Donc, à ce stade de la réflexion, il faut insister sur le fait que les espaces territorialisés, lesquels induisent les ancrages territoriaux, font appel à l’ensemble des instances étant chacune différemment valorisées. Dans cette optique, nous n’adhérons pas à l’idée qu’il puisse exister des territoires fonctionnels ou formels au sens pur, et qui entreraient en opposition : les territoires reposent plutôt sur une combinaison d’instances plurielles,

définissant de ce fait le territoire voulu en réponse aux objectifs de ses tenants. Ainsi, ce qui se trouve au cœur de la problématique d’appropriation territoriale, c’est la mise en relation d’espaces territorialisés qui comportent des équilibres d’instances différents avec le contexte préexistant de relations inégales de pouvoir.

Il en résulte une dynamique relationnelle où chaque partie est appelée à faire usage de stratégies afin de protéger un équilibre optimal de ses instances. Tel que nous l’avons

mentionné plus tôt, cette dynamique relationnelle n’est jamais déterminée et fixée, elle est en redéfinition constante avec l’espace global dans laquelle elle s’insère. En ce sens, elle use d’emblée de stratégies au quotidien : c’est l’espace de vie, celui de la quotidienneté. Par contre, l’apparition d’un nouvel espace territorialisé que les tenants cherchent à imposer et à déployer selon leurs intérêts oblige les communautés réceptrices à redéfinir leurs stratégies du quotidien.
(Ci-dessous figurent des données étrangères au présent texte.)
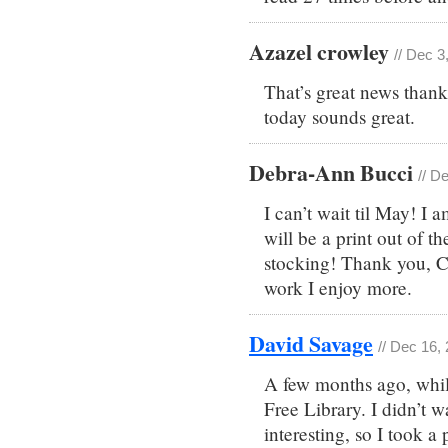
Azazel crowley
// Dec 3
That’s great news thank
today sounds great.
Debra-Ann Bucci
// D
I can’t wait til May! I
will be a print out of t
stocking! Thank you, Ch
work I enjoy more.
David Savage
// Dec 16,
A few months ago, while
Free Library. I didn’t w
interesting, so I took a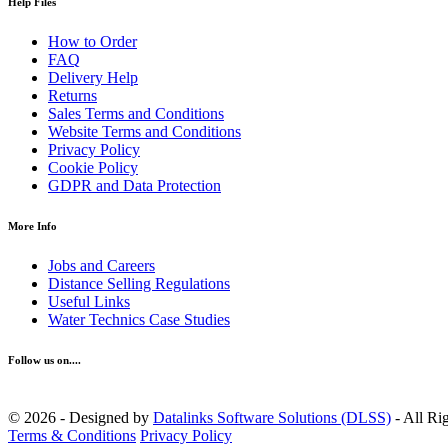
Help Files
How to Order
FAQ
Delivery Help
Returns
Sales Terms and Conditions
Website Terms and Conditions
Privacy Policy
Cookie Policy
GDPR and Data Protection
More Info
Jobs and Careers
Distance Selling Regulations
Useful Links
Water Technics Case Studies
Follow us on....
© 2026 - Designed by
Datalinks Software Solutions (DLSS)
- All Ri
Terms & Conditions
Privacy Policy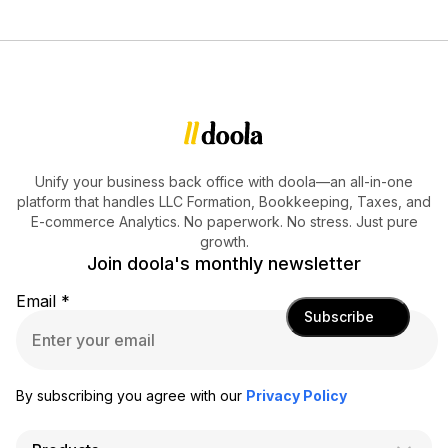
Unify your business back office with doola—an all-in-one
platform that handles LLC Formation, Bookkeeping, Taxes, and
E-commerce Analytics. No paperwork. No stress. Just pure
growth.
Join doola's monthly newsletter
Email
*
Subscribe
By subscribing you agree with our
Privacy Policy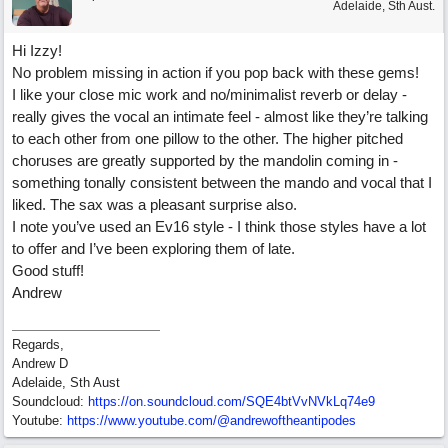
Adelaide, Sth Aust.
Hi Izzy!
No problem missing in action if you pop back with these gems!
I like your close mic work and no/minimalist reverb or delay -
really gives the vocal an intimate feel - almost like they’re talking
to each other from one pillow to the other. The higher pitched
choruses are greatly supported by the mandolin coming in -
something tonally consistent between the mando and vocal that I
liked. The sax was a pleasant surprise also.
I note you’ve used an Ev16 style - I think those styles have a lot
to offer and I’ve been exploring them of late.
Good stuff!
Andrew
Regards,
Andrew D
Adelaide, Sth Aust
Soundcloud:
https:/
/
on.soundcloud.com/
SQE4btVvNVkLq74e9
Youtube:
https:/
/
www.youtube.com/
@andrewoftheantipodes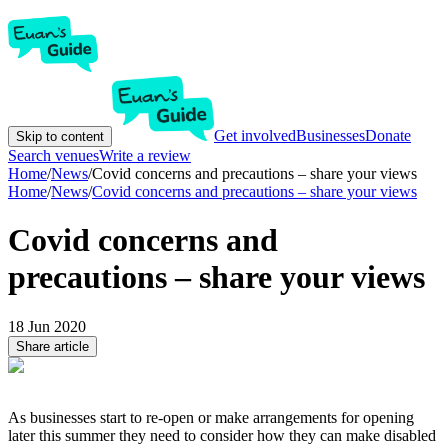
Get involved
Businesses
Donate
Skip to content
Search venues
Write a review
Home
/
News
/
Covid concerns and precautions – share your views
Home
/
News
/
Covid concerns and precautions – share your views
Covid concerns and
precautions – share your views
18 Jun 2020
Share article
As businesses start to re-open or make arrangements for opening
later this summer they need to consider how they can make disabled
Ce sont ces stratégies, et leur capacité à (re)territorialiser, qui sont au cœur des relations de pouvoir « territoire hôte / ITC » ; leurs mises en œuvre déterminent quel type de territorialité en résultera.

Comme nous venons de le voir, la rencontre entre différents processus de territorialisation se manifeste entre des espaces sociaux médiatisés par les différents acteurs qui les composent. Nous avons aussi souligné l’importance de situer les relations spatiales dans les lieux où s’exerce le pouvoir, et ces lieux sont multiples (Foucault, 1980). Le fait de connaître où et comment s’exerce le pouvoir est à la base de la compréhension des stratégies d’appropriation territoriale, ce qui constitue l’enjeu principal dans la progression du déploiement de l’activité du tourisme de croisière. Le défi consiste dans ce que l’on peut nommer le repérage et la localisation du pouvoir à travers des lieux d’articulation territoriale sociospatialement non fixés, ce qui nous ramène à la notion d’enchevêtrement du pouvoir (Massey, 2010). Dans ce contexte, la notion d’interface géographique devient elle aussi un concept particulièrement utile à la compréhension des dynamiques relationnelles entre territorialités. Elle fait appel à des outils qui tiennent compte des défis générés par les différentes échelles dans lesquelles se déroulent ces rencontres ainsi que de leur nature dynamique.